══ Material provided ══
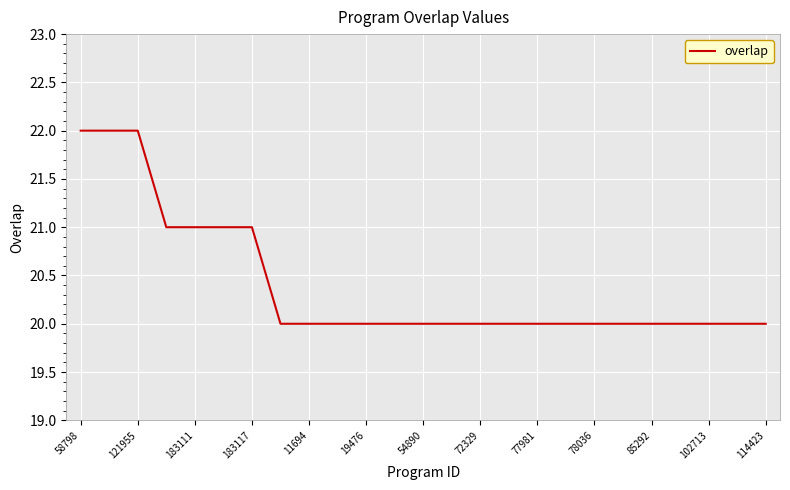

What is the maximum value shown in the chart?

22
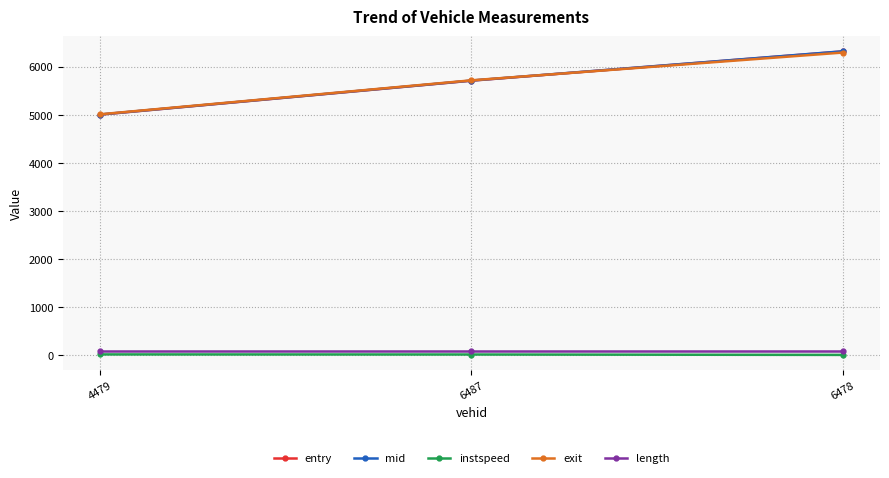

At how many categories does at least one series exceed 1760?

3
═══
══ Material provided ══
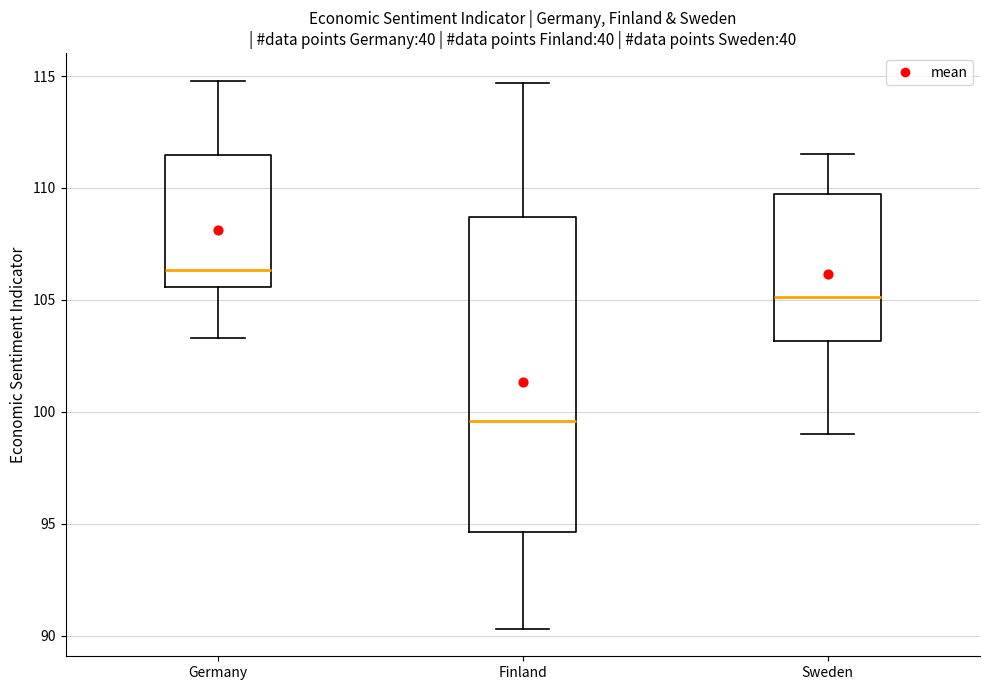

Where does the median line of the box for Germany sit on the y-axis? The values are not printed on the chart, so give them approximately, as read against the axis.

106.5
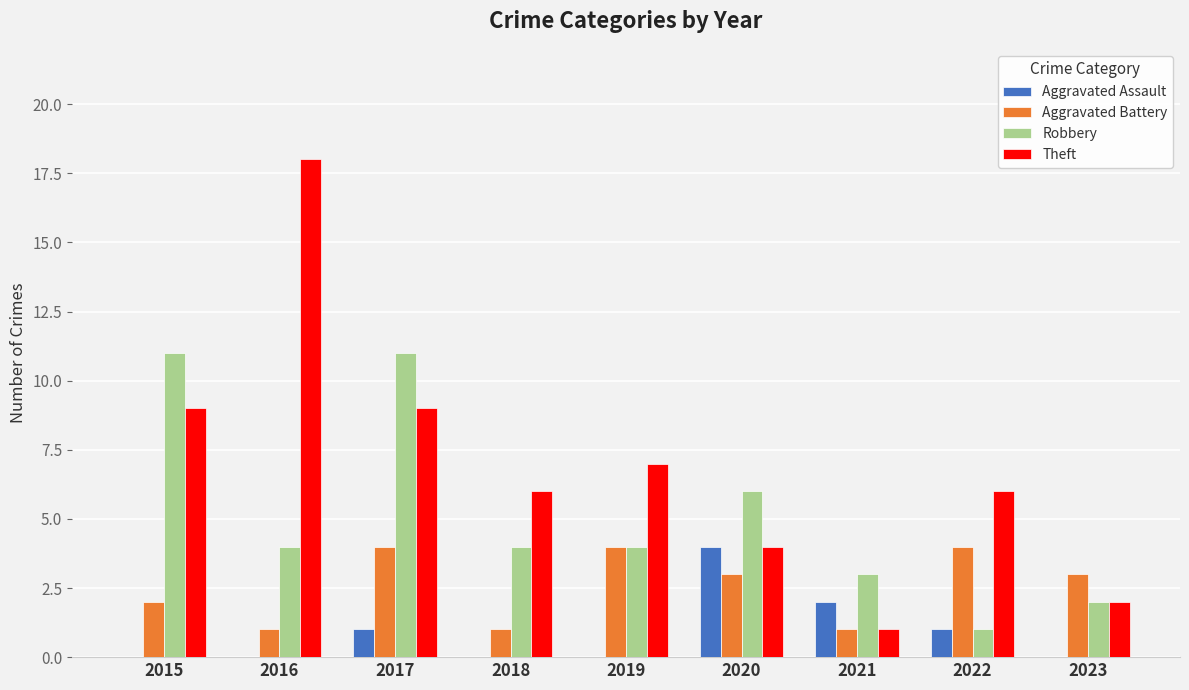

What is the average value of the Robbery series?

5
═══
▶ _How to complete this task_
Copy the records again word for word, starting with the line that contains "What is the maximum value shown in the chart?" and going on through the line that contains "At how many", with both of those lines included. Leave the pictures out of your copy.

▶ _Result for this task_
What is the maximum value shown in the chart?

22

At how many categories does at least one series exceed 1760?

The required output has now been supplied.